Please buy your white kids some diverse dolls. Buy them the Captain America action figure AND the Black Panther one. Buy them a white Barbie, a black Ken and little brown-skinned, curly-haired Chelsea doll to go with it. White dolls aren’t just for white kids and black dolls aren’t just for black kids. Let your kids see you tell them how beautiful that black Barbie is, how precious that black baby looks and affirm what a good job your child does in caring for them.

Bradley wrote her plea after witnessing a conversation between two women who were shopping for a child’s birthday gift, debating whether a certain baby doll represented a child of colour and whether the parents of the (presumably white) birthday kid might object. As Bradley wanted to suggest to them, “If someone is going to be upset about receiving a black doll, that is not a home I want my child (white or brown or black) spending time in. Instead of avoiding that interaction, let’s just go all in and see what we’re dealing with.”

I like her style, but when it comes down to it, you don’t have control over the choices of another family. You do, however, have control over what toys come into your own home and how diverse—or not—they are.

Children of colour often play with white dolls simply because they are the most widely available. Debbie Garrett, author of Black Dolls: A Comprehensive Guide to Celebrating, Collecting, and Experiencing the Passion, told USA Today that she grew up in the South playing exclusively with white dolls. Store owners were either unwilling to carry black dolls or they were depicted in stereotypically racist ways.

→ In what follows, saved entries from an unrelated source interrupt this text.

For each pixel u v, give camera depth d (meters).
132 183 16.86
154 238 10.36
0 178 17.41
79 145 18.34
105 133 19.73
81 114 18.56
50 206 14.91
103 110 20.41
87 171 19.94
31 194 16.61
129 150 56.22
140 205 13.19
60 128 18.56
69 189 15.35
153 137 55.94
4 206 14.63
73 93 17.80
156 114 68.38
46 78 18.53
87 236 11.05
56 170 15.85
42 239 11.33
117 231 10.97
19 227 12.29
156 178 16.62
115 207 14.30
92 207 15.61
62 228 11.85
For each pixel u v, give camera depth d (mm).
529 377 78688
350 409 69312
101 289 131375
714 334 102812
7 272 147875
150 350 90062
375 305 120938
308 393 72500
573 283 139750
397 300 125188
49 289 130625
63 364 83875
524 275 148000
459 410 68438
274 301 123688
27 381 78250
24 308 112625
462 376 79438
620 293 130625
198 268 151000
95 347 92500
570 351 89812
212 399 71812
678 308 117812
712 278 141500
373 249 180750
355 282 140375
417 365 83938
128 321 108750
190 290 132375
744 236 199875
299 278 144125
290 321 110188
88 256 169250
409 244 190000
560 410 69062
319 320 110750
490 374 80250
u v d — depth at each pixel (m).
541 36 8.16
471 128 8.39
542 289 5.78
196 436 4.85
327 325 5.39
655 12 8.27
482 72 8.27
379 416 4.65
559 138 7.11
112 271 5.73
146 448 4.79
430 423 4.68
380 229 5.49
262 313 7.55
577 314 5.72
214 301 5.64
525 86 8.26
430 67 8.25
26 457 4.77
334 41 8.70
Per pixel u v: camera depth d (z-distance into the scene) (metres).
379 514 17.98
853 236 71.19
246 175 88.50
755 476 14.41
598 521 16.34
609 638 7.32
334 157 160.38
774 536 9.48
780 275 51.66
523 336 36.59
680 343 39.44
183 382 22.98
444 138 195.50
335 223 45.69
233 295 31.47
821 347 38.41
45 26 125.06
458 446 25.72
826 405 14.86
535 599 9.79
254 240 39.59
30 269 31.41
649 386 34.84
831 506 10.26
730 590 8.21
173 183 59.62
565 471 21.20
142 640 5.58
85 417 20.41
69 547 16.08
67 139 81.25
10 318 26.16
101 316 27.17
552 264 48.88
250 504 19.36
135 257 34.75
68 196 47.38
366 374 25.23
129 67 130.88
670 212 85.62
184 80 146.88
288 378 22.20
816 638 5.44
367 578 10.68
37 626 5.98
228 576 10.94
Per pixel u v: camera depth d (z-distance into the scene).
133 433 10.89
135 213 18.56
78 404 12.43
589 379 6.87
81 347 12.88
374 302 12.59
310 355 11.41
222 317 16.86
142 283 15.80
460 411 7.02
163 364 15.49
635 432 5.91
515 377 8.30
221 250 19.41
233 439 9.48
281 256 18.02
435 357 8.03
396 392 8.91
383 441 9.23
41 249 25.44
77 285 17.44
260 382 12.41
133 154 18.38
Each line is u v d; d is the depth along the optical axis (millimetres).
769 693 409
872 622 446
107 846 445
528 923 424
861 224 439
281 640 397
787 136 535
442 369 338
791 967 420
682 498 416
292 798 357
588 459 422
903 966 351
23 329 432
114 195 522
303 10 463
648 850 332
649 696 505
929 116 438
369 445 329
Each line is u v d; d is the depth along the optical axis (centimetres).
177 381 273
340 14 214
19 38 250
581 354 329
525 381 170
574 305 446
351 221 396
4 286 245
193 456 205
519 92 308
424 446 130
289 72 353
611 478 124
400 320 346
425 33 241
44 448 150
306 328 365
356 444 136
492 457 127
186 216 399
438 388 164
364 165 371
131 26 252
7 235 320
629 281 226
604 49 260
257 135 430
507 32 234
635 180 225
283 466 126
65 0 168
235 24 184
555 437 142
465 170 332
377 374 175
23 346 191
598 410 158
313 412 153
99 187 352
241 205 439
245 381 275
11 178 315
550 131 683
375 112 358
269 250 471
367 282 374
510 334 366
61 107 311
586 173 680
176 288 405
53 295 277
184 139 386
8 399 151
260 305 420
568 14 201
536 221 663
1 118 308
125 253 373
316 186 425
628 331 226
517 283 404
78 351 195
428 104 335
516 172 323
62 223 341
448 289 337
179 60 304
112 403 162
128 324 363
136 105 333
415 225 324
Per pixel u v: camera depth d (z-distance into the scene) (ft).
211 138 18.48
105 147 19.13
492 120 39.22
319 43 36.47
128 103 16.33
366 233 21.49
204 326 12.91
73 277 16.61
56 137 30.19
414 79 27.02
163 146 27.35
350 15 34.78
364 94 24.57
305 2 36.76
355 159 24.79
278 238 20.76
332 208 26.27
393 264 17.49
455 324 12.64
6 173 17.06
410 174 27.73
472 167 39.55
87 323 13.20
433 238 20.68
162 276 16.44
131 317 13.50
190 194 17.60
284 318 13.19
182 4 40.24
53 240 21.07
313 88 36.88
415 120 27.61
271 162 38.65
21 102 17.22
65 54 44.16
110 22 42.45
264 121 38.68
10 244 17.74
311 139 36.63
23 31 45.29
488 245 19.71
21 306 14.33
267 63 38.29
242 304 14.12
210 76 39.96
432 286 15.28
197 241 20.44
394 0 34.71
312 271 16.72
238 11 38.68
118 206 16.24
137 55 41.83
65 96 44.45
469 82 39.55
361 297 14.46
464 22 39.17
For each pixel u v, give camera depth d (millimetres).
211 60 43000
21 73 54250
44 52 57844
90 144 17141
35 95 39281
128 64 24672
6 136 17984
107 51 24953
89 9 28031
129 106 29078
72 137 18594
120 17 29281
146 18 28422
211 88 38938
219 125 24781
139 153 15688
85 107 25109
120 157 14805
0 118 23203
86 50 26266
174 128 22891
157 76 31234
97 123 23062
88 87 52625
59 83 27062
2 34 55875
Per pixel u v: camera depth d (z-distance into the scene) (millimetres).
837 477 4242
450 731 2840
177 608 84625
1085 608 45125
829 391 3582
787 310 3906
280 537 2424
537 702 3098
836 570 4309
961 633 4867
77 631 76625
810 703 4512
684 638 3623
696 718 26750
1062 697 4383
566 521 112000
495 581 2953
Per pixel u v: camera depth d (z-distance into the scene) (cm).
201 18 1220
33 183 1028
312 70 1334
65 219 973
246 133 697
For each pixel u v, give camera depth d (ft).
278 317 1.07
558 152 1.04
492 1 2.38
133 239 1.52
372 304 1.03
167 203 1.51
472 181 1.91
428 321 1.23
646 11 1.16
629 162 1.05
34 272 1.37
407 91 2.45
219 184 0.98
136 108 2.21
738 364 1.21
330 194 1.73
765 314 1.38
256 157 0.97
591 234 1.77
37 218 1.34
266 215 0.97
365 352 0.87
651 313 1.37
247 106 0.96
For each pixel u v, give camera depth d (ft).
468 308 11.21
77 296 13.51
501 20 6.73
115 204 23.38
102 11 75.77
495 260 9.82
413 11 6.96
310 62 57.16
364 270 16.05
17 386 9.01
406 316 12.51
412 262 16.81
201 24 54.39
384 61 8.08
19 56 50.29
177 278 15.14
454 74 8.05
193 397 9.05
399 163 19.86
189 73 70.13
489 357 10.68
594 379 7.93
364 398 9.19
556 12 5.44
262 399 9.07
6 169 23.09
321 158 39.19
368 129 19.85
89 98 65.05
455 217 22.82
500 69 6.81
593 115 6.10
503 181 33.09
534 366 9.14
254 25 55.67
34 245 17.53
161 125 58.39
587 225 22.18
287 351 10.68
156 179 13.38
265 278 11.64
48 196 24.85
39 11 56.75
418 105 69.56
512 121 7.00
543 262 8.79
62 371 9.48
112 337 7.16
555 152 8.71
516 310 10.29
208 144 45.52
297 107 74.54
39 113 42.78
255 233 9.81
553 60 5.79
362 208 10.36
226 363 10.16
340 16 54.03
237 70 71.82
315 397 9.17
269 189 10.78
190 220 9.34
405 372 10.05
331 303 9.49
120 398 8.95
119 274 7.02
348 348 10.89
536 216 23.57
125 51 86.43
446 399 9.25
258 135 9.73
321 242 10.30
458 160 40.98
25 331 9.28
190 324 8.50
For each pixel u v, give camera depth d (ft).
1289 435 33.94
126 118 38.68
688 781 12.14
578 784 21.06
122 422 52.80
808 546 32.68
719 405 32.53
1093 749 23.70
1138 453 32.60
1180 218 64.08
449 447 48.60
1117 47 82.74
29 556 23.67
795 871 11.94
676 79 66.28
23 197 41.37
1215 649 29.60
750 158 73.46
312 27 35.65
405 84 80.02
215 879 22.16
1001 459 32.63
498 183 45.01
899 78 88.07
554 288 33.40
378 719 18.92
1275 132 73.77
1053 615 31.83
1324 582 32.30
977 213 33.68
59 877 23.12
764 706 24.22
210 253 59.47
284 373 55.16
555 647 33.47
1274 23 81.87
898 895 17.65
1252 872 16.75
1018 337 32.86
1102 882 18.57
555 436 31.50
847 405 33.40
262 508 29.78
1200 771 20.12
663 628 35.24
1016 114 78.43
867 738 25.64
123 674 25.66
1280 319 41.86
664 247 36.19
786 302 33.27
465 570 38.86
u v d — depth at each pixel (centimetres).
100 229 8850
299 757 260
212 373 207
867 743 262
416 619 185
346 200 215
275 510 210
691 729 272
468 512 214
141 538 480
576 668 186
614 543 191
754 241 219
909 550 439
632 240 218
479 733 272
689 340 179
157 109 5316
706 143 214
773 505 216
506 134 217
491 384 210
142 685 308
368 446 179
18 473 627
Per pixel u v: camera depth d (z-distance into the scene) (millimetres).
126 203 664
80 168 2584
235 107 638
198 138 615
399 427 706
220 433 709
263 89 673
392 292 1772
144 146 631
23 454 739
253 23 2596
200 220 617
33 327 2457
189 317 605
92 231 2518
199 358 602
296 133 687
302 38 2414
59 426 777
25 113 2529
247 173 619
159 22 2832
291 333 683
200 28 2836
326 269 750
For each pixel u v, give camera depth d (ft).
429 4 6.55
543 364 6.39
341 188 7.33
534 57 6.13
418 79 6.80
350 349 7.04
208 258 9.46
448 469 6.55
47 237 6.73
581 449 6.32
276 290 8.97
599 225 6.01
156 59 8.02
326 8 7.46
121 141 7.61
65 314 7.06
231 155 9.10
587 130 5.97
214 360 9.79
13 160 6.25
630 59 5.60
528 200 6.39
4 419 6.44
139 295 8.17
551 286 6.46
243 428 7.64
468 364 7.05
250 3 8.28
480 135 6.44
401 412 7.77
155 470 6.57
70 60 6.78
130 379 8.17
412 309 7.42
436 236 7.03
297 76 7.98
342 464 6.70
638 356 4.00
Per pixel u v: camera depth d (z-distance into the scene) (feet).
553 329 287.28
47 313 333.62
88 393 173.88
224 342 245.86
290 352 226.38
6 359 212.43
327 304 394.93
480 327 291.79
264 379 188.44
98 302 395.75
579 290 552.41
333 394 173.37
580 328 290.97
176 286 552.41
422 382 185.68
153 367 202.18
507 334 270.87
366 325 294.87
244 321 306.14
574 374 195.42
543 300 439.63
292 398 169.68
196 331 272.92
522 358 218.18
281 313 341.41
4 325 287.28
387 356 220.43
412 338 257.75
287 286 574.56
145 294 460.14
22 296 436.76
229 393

In light of the paucity of black dolls, it’s “of the utmost importance for black children” to have dolls that look like them, Garrett said. Conversely, she argues because “white standards are promoted as the norm,” it’s important for white children to have dolls that represent different ethnicities, “to promote cultural diversity and an awareness that we are all one race: human.”

Toy options are starting to become more diverse, but children of colour still need to see themselves represented more. Meanwhile, white children have long been surrounded by an abundance of white role models and white characters in books, movies and TV shows. But one easy way to make their world a little more diverse is by increasing the diversity of their toys.